### Records contained in a dataset
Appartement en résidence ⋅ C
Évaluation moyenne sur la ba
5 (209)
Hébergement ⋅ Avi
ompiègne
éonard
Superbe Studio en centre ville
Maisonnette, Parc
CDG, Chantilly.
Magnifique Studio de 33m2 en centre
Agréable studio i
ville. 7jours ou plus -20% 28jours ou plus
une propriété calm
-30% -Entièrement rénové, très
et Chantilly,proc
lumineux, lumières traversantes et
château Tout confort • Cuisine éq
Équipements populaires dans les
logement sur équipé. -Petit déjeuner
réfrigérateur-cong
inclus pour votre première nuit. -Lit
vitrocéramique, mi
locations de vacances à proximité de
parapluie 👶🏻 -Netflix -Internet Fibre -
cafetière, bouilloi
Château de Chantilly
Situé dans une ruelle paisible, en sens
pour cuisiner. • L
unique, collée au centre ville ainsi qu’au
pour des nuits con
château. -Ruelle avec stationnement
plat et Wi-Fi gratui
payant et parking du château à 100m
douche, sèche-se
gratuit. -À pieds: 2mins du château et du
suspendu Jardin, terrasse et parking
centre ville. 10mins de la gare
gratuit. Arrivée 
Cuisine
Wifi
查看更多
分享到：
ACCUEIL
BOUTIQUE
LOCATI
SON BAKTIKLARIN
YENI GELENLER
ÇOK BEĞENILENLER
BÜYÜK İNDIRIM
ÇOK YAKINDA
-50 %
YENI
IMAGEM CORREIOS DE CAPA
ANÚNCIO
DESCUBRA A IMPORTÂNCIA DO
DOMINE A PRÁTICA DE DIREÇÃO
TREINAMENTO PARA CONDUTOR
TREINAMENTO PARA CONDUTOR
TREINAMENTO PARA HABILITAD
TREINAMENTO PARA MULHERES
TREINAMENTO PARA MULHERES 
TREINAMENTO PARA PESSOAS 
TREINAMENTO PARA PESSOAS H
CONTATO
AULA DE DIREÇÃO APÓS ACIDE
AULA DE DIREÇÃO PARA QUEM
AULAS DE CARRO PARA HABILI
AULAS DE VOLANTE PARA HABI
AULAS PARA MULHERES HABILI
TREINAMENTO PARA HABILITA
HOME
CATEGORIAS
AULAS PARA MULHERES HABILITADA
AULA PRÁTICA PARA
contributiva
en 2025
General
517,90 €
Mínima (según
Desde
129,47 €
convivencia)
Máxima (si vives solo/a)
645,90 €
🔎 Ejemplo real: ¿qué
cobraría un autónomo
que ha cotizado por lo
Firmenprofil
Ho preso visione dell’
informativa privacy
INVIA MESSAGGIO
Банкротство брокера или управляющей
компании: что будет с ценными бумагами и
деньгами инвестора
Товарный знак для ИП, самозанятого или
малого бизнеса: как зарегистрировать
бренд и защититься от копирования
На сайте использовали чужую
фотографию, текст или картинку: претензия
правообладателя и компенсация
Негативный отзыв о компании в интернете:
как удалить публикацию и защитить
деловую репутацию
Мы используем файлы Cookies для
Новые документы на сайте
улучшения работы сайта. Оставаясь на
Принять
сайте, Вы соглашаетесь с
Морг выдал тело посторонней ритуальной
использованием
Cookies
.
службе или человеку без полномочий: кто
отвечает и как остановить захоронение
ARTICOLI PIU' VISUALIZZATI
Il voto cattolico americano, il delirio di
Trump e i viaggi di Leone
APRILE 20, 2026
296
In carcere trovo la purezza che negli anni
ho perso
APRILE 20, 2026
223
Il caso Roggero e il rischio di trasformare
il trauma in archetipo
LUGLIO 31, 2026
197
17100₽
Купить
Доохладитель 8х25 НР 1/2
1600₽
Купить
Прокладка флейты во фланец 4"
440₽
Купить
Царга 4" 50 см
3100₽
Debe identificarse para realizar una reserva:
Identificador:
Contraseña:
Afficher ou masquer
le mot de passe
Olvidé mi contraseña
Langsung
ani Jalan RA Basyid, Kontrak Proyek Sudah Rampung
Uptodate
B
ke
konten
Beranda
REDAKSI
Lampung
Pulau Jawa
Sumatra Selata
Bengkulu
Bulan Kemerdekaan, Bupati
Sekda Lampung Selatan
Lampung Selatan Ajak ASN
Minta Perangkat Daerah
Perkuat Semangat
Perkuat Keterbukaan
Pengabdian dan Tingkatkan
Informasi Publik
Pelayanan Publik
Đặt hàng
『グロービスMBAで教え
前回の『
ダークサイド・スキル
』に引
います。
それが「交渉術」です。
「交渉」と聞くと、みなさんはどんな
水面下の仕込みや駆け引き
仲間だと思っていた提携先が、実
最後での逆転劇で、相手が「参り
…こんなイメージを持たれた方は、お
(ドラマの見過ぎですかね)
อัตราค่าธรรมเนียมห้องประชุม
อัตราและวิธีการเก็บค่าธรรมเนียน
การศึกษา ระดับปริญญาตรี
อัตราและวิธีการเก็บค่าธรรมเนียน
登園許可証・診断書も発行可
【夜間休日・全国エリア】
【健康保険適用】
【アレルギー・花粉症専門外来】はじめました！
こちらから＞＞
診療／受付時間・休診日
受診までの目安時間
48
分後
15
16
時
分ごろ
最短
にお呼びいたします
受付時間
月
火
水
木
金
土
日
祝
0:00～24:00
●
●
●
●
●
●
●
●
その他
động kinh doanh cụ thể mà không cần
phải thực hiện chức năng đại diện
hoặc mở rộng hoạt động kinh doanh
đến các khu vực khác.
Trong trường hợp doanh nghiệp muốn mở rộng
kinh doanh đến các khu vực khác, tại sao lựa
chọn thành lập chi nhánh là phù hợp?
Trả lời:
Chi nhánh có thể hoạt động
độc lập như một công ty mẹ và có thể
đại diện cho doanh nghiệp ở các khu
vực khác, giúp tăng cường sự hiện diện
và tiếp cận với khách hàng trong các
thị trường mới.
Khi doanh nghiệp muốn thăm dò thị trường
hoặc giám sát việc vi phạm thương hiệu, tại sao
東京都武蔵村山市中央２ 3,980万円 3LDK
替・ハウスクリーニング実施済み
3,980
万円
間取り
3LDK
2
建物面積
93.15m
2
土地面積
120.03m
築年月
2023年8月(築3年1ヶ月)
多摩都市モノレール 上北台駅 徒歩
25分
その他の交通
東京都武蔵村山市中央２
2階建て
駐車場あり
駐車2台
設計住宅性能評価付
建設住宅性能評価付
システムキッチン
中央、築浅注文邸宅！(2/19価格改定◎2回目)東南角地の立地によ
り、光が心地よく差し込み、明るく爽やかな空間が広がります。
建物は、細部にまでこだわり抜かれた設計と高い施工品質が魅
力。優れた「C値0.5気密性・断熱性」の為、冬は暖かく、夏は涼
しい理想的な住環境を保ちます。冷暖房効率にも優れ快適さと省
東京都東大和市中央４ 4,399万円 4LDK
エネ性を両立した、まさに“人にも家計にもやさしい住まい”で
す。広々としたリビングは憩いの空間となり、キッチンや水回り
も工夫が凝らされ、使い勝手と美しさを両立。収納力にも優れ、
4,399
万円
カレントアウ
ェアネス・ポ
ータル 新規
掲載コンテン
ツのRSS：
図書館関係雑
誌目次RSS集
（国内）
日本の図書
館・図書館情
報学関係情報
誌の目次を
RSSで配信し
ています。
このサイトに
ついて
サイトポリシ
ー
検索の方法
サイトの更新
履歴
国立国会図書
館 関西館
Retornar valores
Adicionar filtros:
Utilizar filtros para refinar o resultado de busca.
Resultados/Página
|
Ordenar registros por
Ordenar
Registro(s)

### Your instructions
Pull out all lines from the entries above in which the word "động" appears.

### Solution
động kinh doanh cụ thể mà không cần
hoặc mở rộng hoạt động kinh doanh
Chi nhánh có thể hoạt động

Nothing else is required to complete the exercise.